If $W=M_{n\times n}(\mathbb F)$ and $f$ is a linear functional on $W$ such that $f(AB)=f(BA)\;\forall A,B\in W$, and $f(I)=n$, then $f$ is the trace function.
I have tried to generate useful matrices that can be represented in the form $AB-BA$ for some $A$ and $B$. My idea was to generate a basis for $W$ of the form $AB-BA$ plus the identity.

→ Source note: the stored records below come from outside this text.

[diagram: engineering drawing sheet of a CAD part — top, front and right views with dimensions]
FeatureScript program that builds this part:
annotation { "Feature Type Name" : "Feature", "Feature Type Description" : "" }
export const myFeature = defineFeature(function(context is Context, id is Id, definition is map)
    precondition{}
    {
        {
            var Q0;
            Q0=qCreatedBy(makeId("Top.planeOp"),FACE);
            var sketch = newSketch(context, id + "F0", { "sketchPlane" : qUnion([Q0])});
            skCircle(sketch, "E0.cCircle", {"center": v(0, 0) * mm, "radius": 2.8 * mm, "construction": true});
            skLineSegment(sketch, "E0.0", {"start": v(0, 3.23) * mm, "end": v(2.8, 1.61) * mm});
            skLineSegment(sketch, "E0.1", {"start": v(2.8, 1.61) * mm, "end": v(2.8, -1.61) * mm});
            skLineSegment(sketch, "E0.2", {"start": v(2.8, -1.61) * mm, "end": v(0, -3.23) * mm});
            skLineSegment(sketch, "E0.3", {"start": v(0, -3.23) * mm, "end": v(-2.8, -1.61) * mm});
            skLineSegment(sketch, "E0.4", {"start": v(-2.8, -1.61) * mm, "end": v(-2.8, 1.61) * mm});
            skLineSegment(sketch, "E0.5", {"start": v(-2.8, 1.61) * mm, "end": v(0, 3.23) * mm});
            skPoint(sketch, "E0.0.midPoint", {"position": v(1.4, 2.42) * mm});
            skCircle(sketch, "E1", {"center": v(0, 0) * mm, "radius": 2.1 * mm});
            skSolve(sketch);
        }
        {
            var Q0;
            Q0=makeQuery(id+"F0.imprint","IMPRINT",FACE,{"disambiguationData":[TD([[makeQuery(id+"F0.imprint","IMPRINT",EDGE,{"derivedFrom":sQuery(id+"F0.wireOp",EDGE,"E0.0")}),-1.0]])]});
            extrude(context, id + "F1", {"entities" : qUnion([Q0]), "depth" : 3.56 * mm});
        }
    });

Consider the matrix $A=\begin{pmatrix}0&1\\0&0\end{pmatrix}$. We want to show that necessarily $f(A)=0$. Let $B=\begin{pmatrix}1&0\\0&0\end{pmatrix}$. Now $BA=A$ and $AB=0$, so by linearity of $f$ we have $0=f(0)=f(AB)=f(BA)=f(A)$. The same works for any matrix with a single $1$ off the diagonal in any dimension. Thus, by linearity, $f(A)$ only depends on the diagonal entries of $A$.

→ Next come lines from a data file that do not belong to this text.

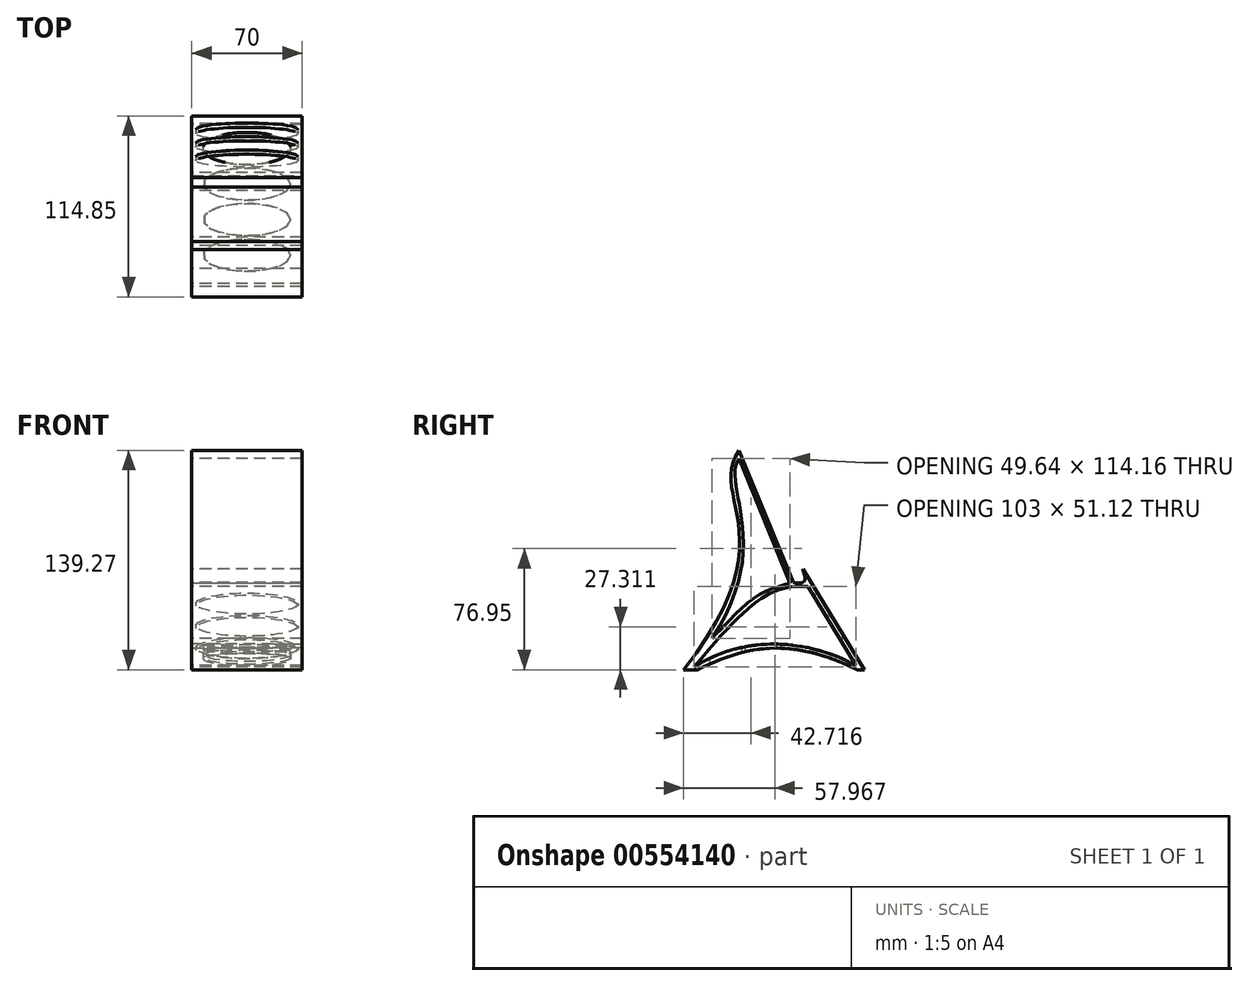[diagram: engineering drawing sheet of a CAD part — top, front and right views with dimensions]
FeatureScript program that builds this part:
annotation { "Feature Type Name" : "Feature", "Feature Type Description" : "" }
export const myFeature = defineFeature(function(context is Context, id is Id, definition is map)
    precondition{}
    {
        {
            var Q0;
            Q0=qCreatedBy(makeId("Right.planeOp"),FACE);
            var sketch = newSketch(context, id + "F0", { "sketchPlane" : qUnion([Q0])});
            skFitSpline(sketch, "E0", {"points": [v(-65.05, 0) * mm, v(-29.92, 139.27) * mm], "startDerivative": vector(201.71, 254.1) * mm, "endDerivative": vector(62.07, 87.75) * mm});
            skFitSpline(sketch, "E1", {"points": [v(-56.41, 0) * mm, v(45.2, 0) * mm], "startDerivative": vector(85.43, 39.38) * mm, "endDerivative": vector(140.76, -68.45) * mm});
            skFitSpline(sketch, "E2", {"points": [v(49.8, 0) * mm, v(10.74, 63.83) * mm], "startDerivative": vector(-39.06, 63.83) * mm, "endDerivative": vector(-39.06, 63.83) * mm});
            skLineSegment(sketch, "E3", {"start": v(-29.92, 139.27) * mm, "end": v(4.83, 55.39) * mm});
            skFitSpline(sketch, "E4", {"points": [v(-47.16, 19.87) * mm, v(4.83, 55.39) * mm], "startDerivative": vector(67.93, 68.5) * mm, "endDerivative": vector(79.95, 18.57) * mm});
            skFitSpline(sketch, "E5", {"points": [v(-47.16, 19.87) * mm, v(-29.9, 134.03) * mm], "startDerivative": vector(120.76, 180.8) * mm, "endDerivative": vector(35.66, 50.36) * mm});
            skFitSpline(sketch, "E6", {"points": [v(-58.58, 1.75) * mm, v(13.98, 52.87) * mm], "startDerivative": vector(111.53, 132.38) * mm, "endDerivative": vector(70.15, -3.04) * mm});
            skFitSpline(sketch, "E7", {"points": [v(-58.58, 1.75) * mm, v(44.42, 2.6) * mm], "startDerivative": vector(96.07, 60.59) * mm, "endDerivative": vector(95.42, -52.13) * mm});
            skFitSpline(sketch, "E8", {"points": [v(4.83, 55.39) * mm, v(10.74, 63.83) * mm], "startDerivative": vector(36.77, -7.47) * mm, "endDerivative": vector(2.44, 4) * mm});
            skLineSegment(sketch, "E9", {"start": v(-65.05, 0) * mm, "end": v(-56.41, 0) * mm});
            skLineSegment(sketch, "E10", {"start": v(45.2, 0) * mm, "end": v(49.8, 0) * mm});
            skLineSegment(sketch, "E11", {"start": v(13.98, 52.87) * mm, "end": v(44.42, 2.6) * mm});
            skLineSegment(sketch, "E12", {"start": v(-29.9, 134.03) * mm, "end": v(2.49, 54.83) * mm});
            skSolve(sketch);
        }
        {
            var Q0;
            Q0=makeQuery(id+"F0.imprint","IMPRINT",FACE,{"disambiguationData":[TD([[makeQuery(id+"F0.imprint","IMPRINT",EDGE,{"derivedFrom":sQuery(id+"F0.wireOp",EDGE,"E0")}),-1.0]])]});
            extrude(context, id + "F1", {"entities" : qUnion([Q0]), "depth" : 70 * mm});
        }
        {
            var Q0;
            Q0=makeQuery(id+"F1.opExtrude","SWEPT_FACE",FACE,{"disambiguationData":[OSD([sQuery(id+"F0.wireOp",EDGE,"3ry2OGPV-gmds-sl4L-2rMf-ZdiDfTWU18HU")])]});
            var Q1;
            Q1=makeQuery(id+"F1.opExtrude","SWEPT_EDGE",EDGE,{"disambiguationData":[OSD([sQuery(id+"F0.wireOp",EDGE,"E0"),sQuery(id+"F0.wireOp",EDGE,"E3")])]});
            cPlane(context, id + "F2", {"entities" : qUnion([Q0, Q1]), "cplaneType" : CPlaneType.LINE_ANGLE, "offset" : 25 * mm, "angle" : 90 * degree, "width" : 150 * mm, "height" : 150 * mm});
        }
        {
            var Q0;
            Q0=qCreatedBy(id+"F2.planeOp",FACE);
            var sketch = newSketch(context, id + "F3", { "sketchPlane" : qUnion([Q0])});
            skLineSegment(sketch, "E13.bottom", {"start": v(0, -20) * mm, "end": v(70, -20) * mm});
            skLineSegment(sketch, "E13.top", {"start": v(0, 53.36) * mm, "end": v(70, 53.36) * mm});
            skLineSegment(sketch, "E13.left", {"start": v(0, -20) * mm, "end": v(0, 53.36) * mm});
            skLineSegment(sketch, "E13.right", {"start": v(70, -20) * mm, "end": v(70, 53.36) * mm});
            skSolve(sketch);
        }
        {
            var Q0;
            Q0=qCreatedBy(id+"F2.planeOp",FACE);
            var sketch = newSketch(context, id + "F4", { "sketchPlane" : qUnion([Q0])});
            skEllipse(sketch, "E14", {"center": v(35, -10.4) * mm, "majorRadius": 32.5 * mm, "minorRadius": 8.5 * mm, "majorAxis": v(-1, 0)});
            skEllipse(sketch, "E15.0.1.0", {"center": v(35, 7.6) * mm, "majorRadius": 32.5 * mm, "minorRadius": 8.5 * mm, "majorAxis": v(-1, 0)});
            skEllipse(sketch, "E15.0.2.0", {"center": v(35, 25.6) * mm, "majorRadius": 32.5 * mm, "minorRadius": 8.5 * mm, "majorAxis": v(-1, 0)});
            skEllipse(sketch, "E15.0.3.0", {"center": v(35, 43.6) * mm, "majorRadius": 32.5 * mm, "minorRadius": 8.5 * mm, "majorAxis": v(-1, 0)});
            skLineSegment(sketch, "E15.direction1", {"start": v(35, -10.4) * mm, "end": v(60, -10.4) * mm, "construction": true});
            skLineSegment(sketch, "E15.direction2", {"start": v(35, -10.4) * mm, "end": v(35, 7.6) * mm, "construction": true});
            skSolve(sketch);
        }
        {
            var Q0;
            Q0=qSketchRegion(id+"F4",true);
            extrude(context, id + "F5", {"entities" : qUnion([Q0]), "operationType" : NewBodyOperationType.REMOVE, "endBound" : BoundingType.THROUGH_ALL, "depth" : 25 * mm});
        }
        {
            var Q0;
            Q0=qCreatedBy(id+"F2.planeOp",FACE);
            var sketch = newSketch(context, id + "F6", { "sketchPlane" : qUnion([Q0])});
            skEllipse(sketch, "E16", {"center": v(35.28, -29.36) * mm, "majorRadius": 17.78 * mm, "minorRadius": 3.94 * mm, "majorAxis": v(-1, 0)});
            skSolve(sketch);
        }
        {
            var Q0;
            Q0=qSketchRegion(id+"F6",true);
            extrude(context, id + "F7", {"entities" : qUnion([Q0]), "operationType" : NewBodyOperationType.REMOVE, "endBound" : BoundingType.THROUGH_ALL, "depth" : 25 * mm});
        }
        {
            var Q0;
            Q0=makeQuery(id+"F1.opExtrude","SWEPT_FACE",FACE,{"disambiguationData":[OSD([sQuery(id+"F0.wireOp",EDGE,"E11")])]});
            var sketch = newSketch(context, id + "F8", { "sketchPlane" : qUnion([Q0])});
            skEllipse(sketch, "E17", {"center": v(35, 23.43) * mm, "majorRadius": 32.5 * mm, "minorRadius": 7.82 * mm, "majorAxis": v(1, 0)});
            skEllipse(sketch, "E18.0.1.0", {"center": v(35, 6.93) * mm, "majorRadius": 32.5 * mm, "minorRadius": 7.82 * mm, "majorAxis": v(1, 0)});
            skEllipse(sketch, "E18.0.2.0", {"center": v(35, -9.57) * mm, "majorRadius": 32.5 * mm, "minorRadius": 7.82 * mm, "majorAxis": v(1, 0)});
            skLineSegment(sketch, "E18.direction1", {"start": v(35, 23.43) * mm, "end": v(57.03, 23.43) * mm, "construction": true});
            skLineSegment(sketch, "E18.direction2", {"start": v(35, 23.43) * mm, "end": v(35, 6.93) * mm, "construction": true});
            skSolve(sketch);
        }
        {
            var Q0;
            Q0=qSketchRegion(id+"F8",true);
            var Q1;
            Q1=makeQuery(id+"F1.opExtrude","SWEPT_FACE",FACE,{"disambiguationData":[OSD([sQuery(id+"F0.wireOp",EDGE,"E2")])]});
            extrude(context, id + "F9", {"entities" : qUnion([Q0]), "operationType" : NewBodyOperationType.REMOVE, "endBound" : BoundingType.UP_TO_SURFACE, "oppositeDirection" : true, "endBoundEntityFace" : qUnion([Q1]), "depth" : 25 * mm});
        }
        {
            var Q0;
            Q0=qCreatedBy(makeId("Top.planeOp"),FACE);
            var sketch = newSketch(context, id + "F10", { "sketchPlane" : qUnion([Q0])});
            skEllipse(sketch, "E19", {"center": v(35, -38.54) * mm, "majorRadius": 27.85 * mm, "minorRadius": 10.2 * mm, "majorAxis": v(1, 0)});
            skEllipse(sketch, "E20.0.1.0", {"center": v(35, -15.94) * mm, "majorRadius": 27.85 * mm, "minorRadius": 10.2 * mm, "majorAxis": v(1, 0)});
            skEllipse(sketch, "E20.0.2.0", {"center": v(35, 6.66) * mm, "majorRadius": 27.85 * mm, "minorRadius": 10.2 * mm, "majorAxis": v(1, 0)});
            skEllipse(sketch, "E20.0.3.0", {"center": v(35, 29.26) * mm, "majorRadius": 27.85 * mm, "minorRadius": 10.2 * mm, "majorAxis": v(1, 0)});
            skLineSegment(sketch, "E20.direction1", {"start": v(35, -38.54) * mm, "end": v(60, -38.54) * mm, "construction": true});
            skLineSegment(sketch, "E20.direction2", {"start": v(35, -38.54) * mm, "end": v(35, -15.94) * mm, "construction": true});
            skSolve(sketch);
        }
        {
            var Q0;
            Q0=qSketchRegion(id+"F10",true);
            var Q1;
            Q1=makeQuery(id+"F1.opExtrude","SWEPT_FACE",FACE,{"disambiguationData":[OSD([sQuery(id+"F0.wireOp",EDGE,"E7")])]});
            extrude(context, id + "F11", {"entities" : qUnion([Q0]), "operationType" : NewBodyOperationType.REMOVE, "endBound" : BoundingType.UP_TO_SURFACE, "endBoundEntityFace" : qUnion([Q1]), "depth" : 25 * mm});
        }
    });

Let us then suppose $A$ is invertible and choose $B=A^{-1}C$ for any square matrix $C$. Then the condition $f(AB)=f(BA)$ becomes $f(C)=f(A^{-1}CA)$. If we choose $A$ to be a permutation matrix and let $C$ be a diagonal matrix, we see that $f$ is invariant under permutations of the diagonal elements. By linearity, $f(\text{diag}(c_1,\dots,c_n))=\lambda(c_1+\dots+c_n)$ for some constant $\lambda$. The normalization then implies that $f$ is the trace.